Finishing techniques
Above all in the colouring of interior walls, it is possible to obtain particular effects by means of specific techniques of workmanship. There is the spatula effect (applied with special spatulas), the ‘halo’ effect (with brush and spatula), the rag-rolled (with roll and special cloth), the sponged (with natural sponge), the clouded (with several colours and with brushes and gloves), the sprayed (obtained with a spray by means of special equipment), brushed and even woodgraining (with a spatula detail to obtain the veining of wood).

Esempio di idropittura (OIKOS – Bollettino tecnico)
Example of emulsion finish (OIKOS- technical Bulletin)
Un interno con tinteggiatura ad effetto nuvolato (OIKOS – Linea decorativa per interni)
An interior with colour in cloud effect (OIKOS- decorative Line for interiors)
Finitura esterna realizzata con tinta ai silicati (OIKOS – Bollettino tecnico)

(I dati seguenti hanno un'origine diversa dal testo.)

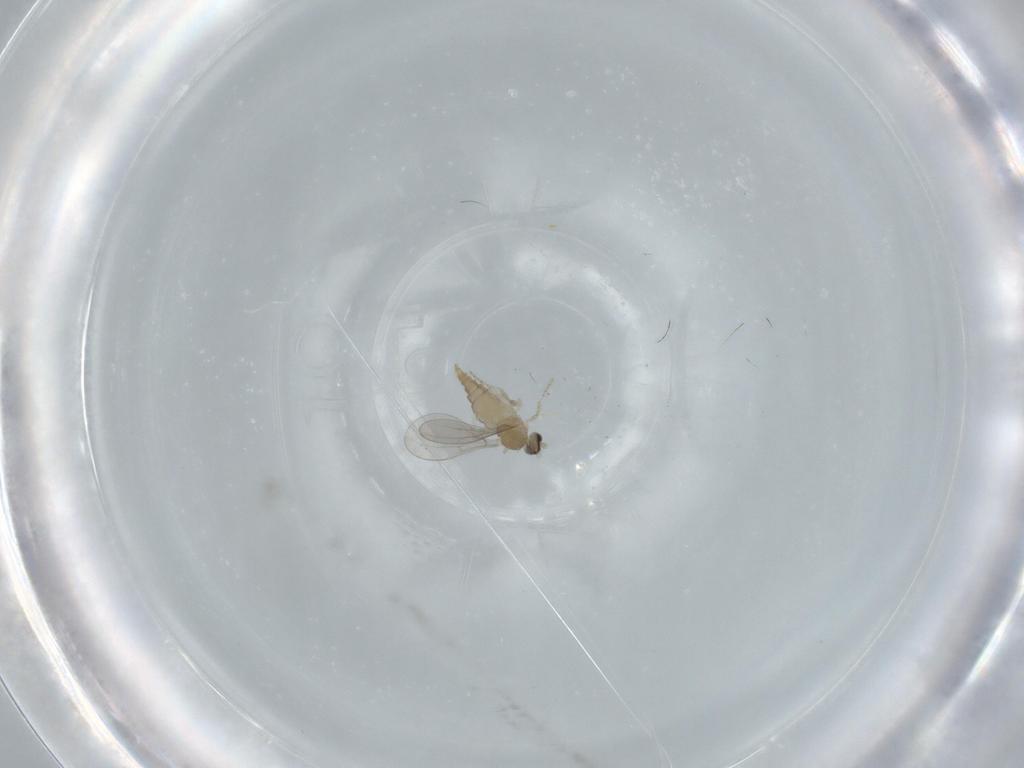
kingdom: Animalia
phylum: Arthropoda
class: Insecta
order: Diptera
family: Cecidomyiidae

External finish produced with silicate colours (OIKOS- technical Bulletin)

I materiali
Esisite una varietà notevole di materiali impiegati per le tinteggiatura delle pareti. Hanno avuto una grande diffusione le idropitture: sono costituite da un legante a base di resine sintetiche e pigmenti sia organici che inorganici e sono caratterizzate da una colorazione opaca e molto coprente. Le pitture minerali o ai silicati, si differenziano dalle precedenti perché quando essicano non formano una pellicola, ma reagiscono chimicamente con il supporto, dando origine ad una superficie più compatta e resistente. Sono costituite da una soluzione acquosa di silicato di potassio o di sodio, miscelata a pigmenti inorganici. Rientrano in questo gruppo di prodotti le pitture a due componenti e le monocomponenti, così come le pitture ai silicati organici, caratterizzate dall’aggiunta di una piccola percentuale di resine organiche, che offre una maggiore stabilità alla soluzione. Tipiche dell’edilizia tradizionale le tinte a calce hanno ritrovato oggi una grande diffusione anche grazie all’impiego diffuso nel campo del restauro. Costituite da latte di calce e pigmenti inorganici naturali a base di carbonati e ossidi di ferro, perfettamente compatibili con gli intonaci tradizionali, sono caratteristiche per la loro trasparenza.
The materials
There is a notable variety of materials employed for the painting of the walls. Emulsion paints have become widely diffused: they are made up of a binding agent with a base of synthetic resins and pigment which can be organic or inorganic and are characterised by an opaque colour with very good coverage. The mineral or silicate paints, are differentiated from the former because when they dry, they do not form a film, but react chemically with the support, creating a more compact and resistant surface. These are made up of a watery silicate solution of potassium or of sodium, mixed with inorganic pigments. The paints made up of two components re-enter this group, together with the single-component ones, such as paints with organic silicate, characterised by the addition of a small percentage of organic resins, which offer a better stability to the solution. Typical of the traditional building trade, paints with a lime base have today, once again, become widely diffused, also thanks to their common use in the field of restoration. They are made up of lime milk and natural, inorganic pigments, based on carbonate and oxides of iron, perfectly compatible with the traditional plasters, characterised by their transparency.